English language... 'Anglo-Frisian' or 'West Germanic'?

Is English rather an 'Anglo-Frisian' or a 'West Germanic' language?

  • Anglo-Frisian

    Votes: 13 48.1%
  • West Germanic

    Votes: 8 29.6%
  • other

    Votes: 6 22.2%

  • Total voters
    27
Jul 2011
579
western Europe
#1
English is often traditionally regarded as either:

- an Anglo-Frisian language
- a West Germanic language


both terms are valid:

English: Anglic<<Anglo-Frisian<<Ingvaeonic<<West Germanic<<Germanic<<IE


Yet, which is the more pragmatic, relevant definition?

i.e. Should the English language preferably be qualified as an 'Anglo-Frisian' or a 'West Germanic' language?


IMO, 'Anglo-Frisian' should be chosen - for two main reasons:

- Anglo-Frisian languages have many unique linguistic features compared to other Germanic languages (having drifted the farthest away from proto-Germanic), as well as compared to other 'West Germanic' languages

- the existence of a proto-West Germanic language is poorly attested, therefore the validity of the notion of 'West Germanic language' is dubious


...but what is your opinion?
 
Last edited:

AlpinLuke

Ad Honoris
Oct 2011
25,880
Italy, Lago Maggiore
#3
I elaborate:

the Angles were a Germanic people ...
the Frisians were a Germanic people ...

Any "Anglo-Frisian" language is Germanic. Period.
 

Shtajerc

Ad Honorem
Jul 2014
6,520
Lower Styria, Slovenia
#4
I elaborate:

the Angles were a Germanic people ...
the Frisians were a Germanic people ...

Any "Anglo-Frisian" language is Germanic. Period.
Sure, but some language families have subdivisions. Like f.ex. Slavic languages part in East, West and South Slavic languages, South Slavic has further two sub groups (Western South Slavic and Eastern South Slavic) and in the end you have separate families. That doesn't make any of them less Slavic. Same for Germanic languages. I don't know in what group the Scandinavian languages are, East Germanic are all extinct, West Germanic are then German, Frisian, Dutch, etc. Since Frisian is supposed to be the closest language to English, I see no problem in grouping them together in an "Anglo-Frisian" group inside Western Germanic languages, just as you have Kashubian and Polish in the Lechitic group of West Slavic languages. It just depends how specific one wants to get, at least I think.
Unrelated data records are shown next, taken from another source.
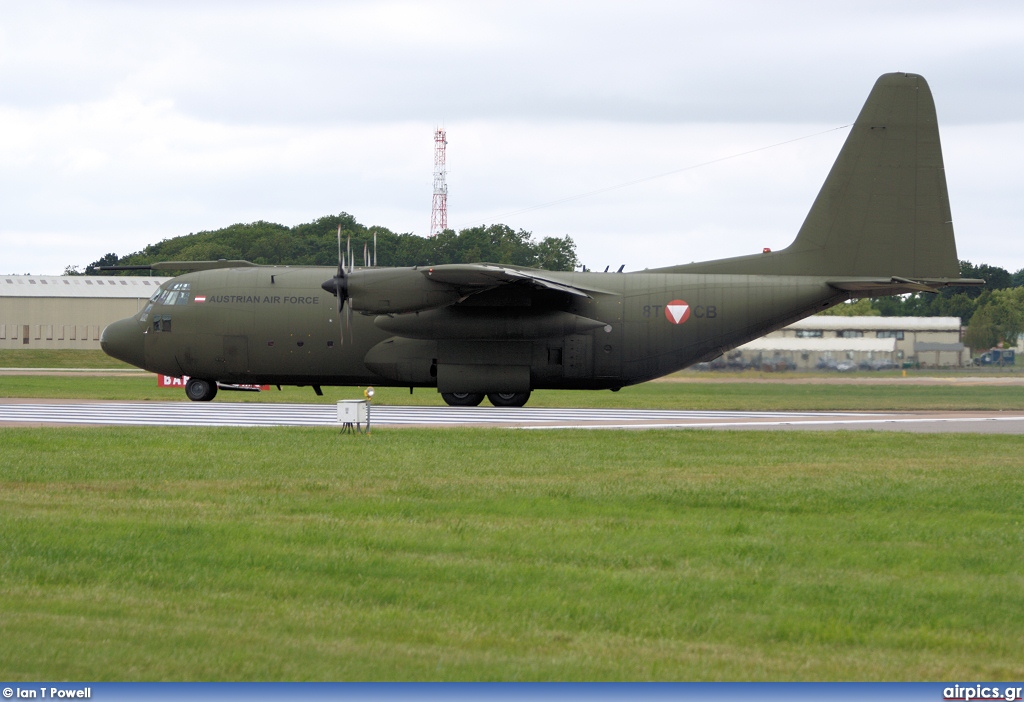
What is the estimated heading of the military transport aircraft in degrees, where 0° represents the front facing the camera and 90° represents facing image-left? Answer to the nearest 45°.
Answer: approximately 90°
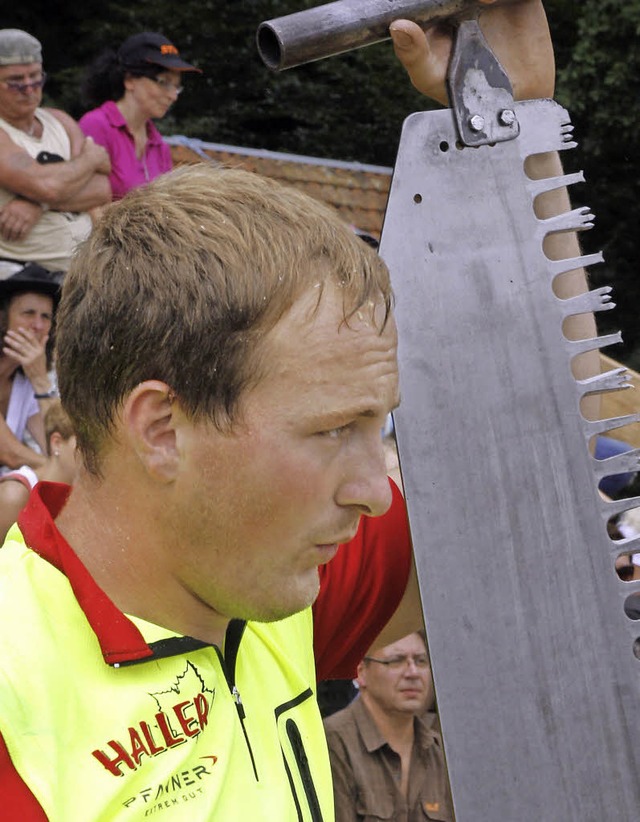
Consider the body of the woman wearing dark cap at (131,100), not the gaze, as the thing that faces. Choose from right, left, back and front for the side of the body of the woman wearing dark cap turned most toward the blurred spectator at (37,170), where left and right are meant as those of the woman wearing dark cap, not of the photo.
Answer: right
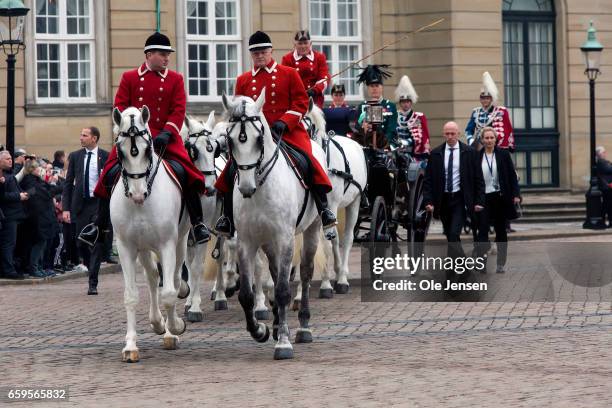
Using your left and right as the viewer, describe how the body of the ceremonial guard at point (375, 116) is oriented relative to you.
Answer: facing the viewer

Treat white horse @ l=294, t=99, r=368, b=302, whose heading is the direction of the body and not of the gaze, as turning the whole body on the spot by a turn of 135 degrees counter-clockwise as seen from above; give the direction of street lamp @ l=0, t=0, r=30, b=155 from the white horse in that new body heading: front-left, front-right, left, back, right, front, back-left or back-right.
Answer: back-left

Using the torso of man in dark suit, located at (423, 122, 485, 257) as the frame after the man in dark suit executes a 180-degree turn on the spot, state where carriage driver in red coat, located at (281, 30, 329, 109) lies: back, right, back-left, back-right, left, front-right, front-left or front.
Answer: back-left

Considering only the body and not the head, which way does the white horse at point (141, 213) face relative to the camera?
toward the camera

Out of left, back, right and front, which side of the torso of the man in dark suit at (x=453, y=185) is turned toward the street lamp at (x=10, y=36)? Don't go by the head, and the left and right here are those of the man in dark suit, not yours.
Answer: right

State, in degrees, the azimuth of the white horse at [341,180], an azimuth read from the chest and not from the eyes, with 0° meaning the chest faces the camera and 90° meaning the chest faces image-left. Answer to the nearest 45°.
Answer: approximately 45°

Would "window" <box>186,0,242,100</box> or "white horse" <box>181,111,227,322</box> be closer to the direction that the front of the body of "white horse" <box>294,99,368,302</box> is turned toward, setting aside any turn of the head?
the white horse

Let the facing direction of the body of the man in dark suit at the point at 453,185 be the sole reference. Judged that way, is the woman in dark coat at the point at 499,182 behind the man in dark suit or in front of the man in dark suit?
behind

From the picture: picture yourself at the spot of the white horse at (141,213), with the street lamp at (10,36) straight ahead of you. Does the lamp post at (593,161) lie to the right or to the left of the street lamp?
right

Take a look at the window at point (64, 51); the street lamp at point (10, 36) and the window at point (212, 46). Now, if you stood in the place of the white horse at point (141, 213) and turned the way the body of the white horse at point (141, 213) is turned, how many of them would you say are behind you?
3

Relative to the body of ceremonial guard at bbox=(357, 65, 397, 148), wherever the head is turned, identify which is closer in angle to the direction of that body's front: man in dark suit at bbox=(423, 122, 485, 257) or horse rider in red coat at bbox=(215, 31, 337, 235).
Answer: the horse rider in red coat

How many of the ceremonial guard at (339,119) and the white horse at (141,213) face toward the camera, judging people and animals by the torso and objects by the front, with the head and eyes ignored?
2

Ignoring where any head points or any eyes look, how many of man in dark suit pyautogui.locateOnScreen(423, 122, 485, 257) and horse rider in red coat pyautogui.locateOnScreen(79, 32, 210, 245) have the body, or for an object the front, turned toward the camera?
2

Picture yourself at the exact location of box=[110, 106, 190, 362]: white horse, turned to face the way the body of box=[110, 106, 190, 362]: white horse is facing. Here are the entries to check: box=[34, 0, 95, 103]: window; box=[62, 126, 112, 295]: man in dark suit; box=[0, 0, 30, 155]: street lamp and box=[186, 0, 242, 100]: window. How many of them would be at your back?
4

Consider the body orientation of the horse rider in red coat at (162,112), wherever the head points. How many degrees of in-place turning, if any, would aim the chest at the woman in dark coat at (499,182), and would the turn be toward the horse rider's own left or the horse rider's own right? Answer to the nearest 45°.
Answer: approximately 135° to the horse rider's own left

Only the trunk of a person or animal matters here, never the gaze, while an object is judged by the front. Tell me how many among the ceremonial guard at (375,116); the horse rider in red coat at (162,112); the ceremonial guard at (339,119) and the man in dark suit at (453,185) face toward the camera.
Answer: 4

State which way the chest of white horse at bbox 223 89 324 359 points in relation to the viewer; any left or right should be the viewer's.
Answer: facing the viewer and to the left of the viewer

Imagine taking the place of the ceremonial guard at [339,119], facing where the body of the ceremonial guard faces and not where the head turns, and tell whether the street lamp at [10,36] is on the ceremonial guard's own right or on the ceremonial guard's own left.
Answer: on the ceremonial guard's own right
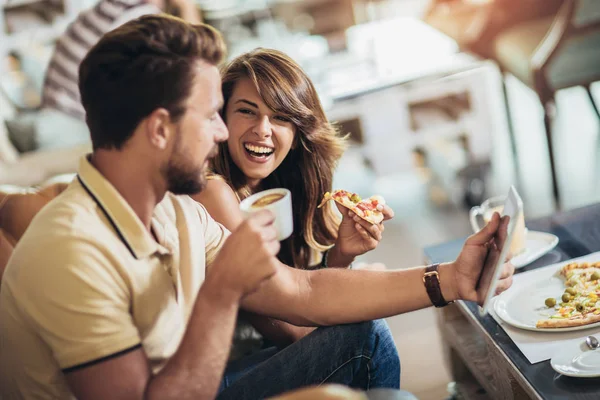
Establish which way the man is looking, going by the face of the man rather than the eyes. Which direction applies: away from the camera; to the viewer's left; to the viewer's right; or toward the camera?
to the viewer's right

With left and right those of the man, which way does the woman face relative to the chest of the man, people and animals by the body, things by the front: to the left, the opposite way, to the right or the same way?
to the right

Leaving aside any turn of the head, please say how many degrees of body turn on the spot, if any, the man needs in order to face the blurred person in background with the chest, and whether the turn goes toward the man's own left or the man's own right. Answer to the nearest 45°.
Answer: approximately 90° to the man's own left

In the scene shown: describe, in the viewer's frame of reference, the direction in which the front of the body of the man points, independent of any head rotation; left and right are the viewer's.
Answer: facing to the right of the viewer

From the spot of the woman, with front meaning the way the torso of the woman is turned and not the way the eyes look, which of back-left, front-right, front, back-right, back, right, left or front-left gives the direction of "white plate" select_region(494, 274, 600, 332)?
front-left

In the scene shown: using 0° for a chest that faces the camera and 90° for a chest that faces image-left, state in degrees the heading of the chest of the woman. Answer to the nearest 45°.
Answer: approximately 0°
Might as well be wrong, wouldn't be the first time. :)
 
Jun 2015
5,681
UK
#5
Since when was this in contention?

It's both.

To classify English and Scots as sister languages (thoough imho both are dialects of either other, and not Scots OF English), then:

- Germanic
- West Germanic
- Invagoenic
- Anglo-Frisian
- Anglic/English languages
- Modern English/Scots

German and Dutch are both West Germanic too, but fall into different branches.
 
Jul 2011
579
western Europe
#6
^Dutch is a West Germanic language, i.e. geographically and linguistically

English, in relation to Dutch and other franconian languages, is very different and did not originate in the same area... hence to designate it as ingvaeonic or Anglo-Frisian is more appropriate than "West Germanic"
 

Shtajerc

Ad Honorem
Jul 2014
6,520
Lower Styria, Slovenia
#7
^Dutch is a West Germanic language, i.e. geographically and linguistically

English, in relation to Dutch and other franconian languages, is very different and did not originate in the same area... hence to designate it as ingvaeonic or Anglo-Frisian is more appropriate than "West Germanic"
It is not more appropriate, only more narrow.
 
Jun 2015
5,681
UK
#9
^Dutch is a West Germanic language, i.e. geographically and linguistically

English, in relation to Dutch and other franconian languages, is very different and did not originate in the same area... hence to designate it as ingvaeonic or Anglo-Frisian is more appropriate than "West Germanic"
https://en.wikipedia.org/wiki/West_Germanic_languages

It's an actual linguistic concept. Anglo-Frisian is a subset of West Germanic.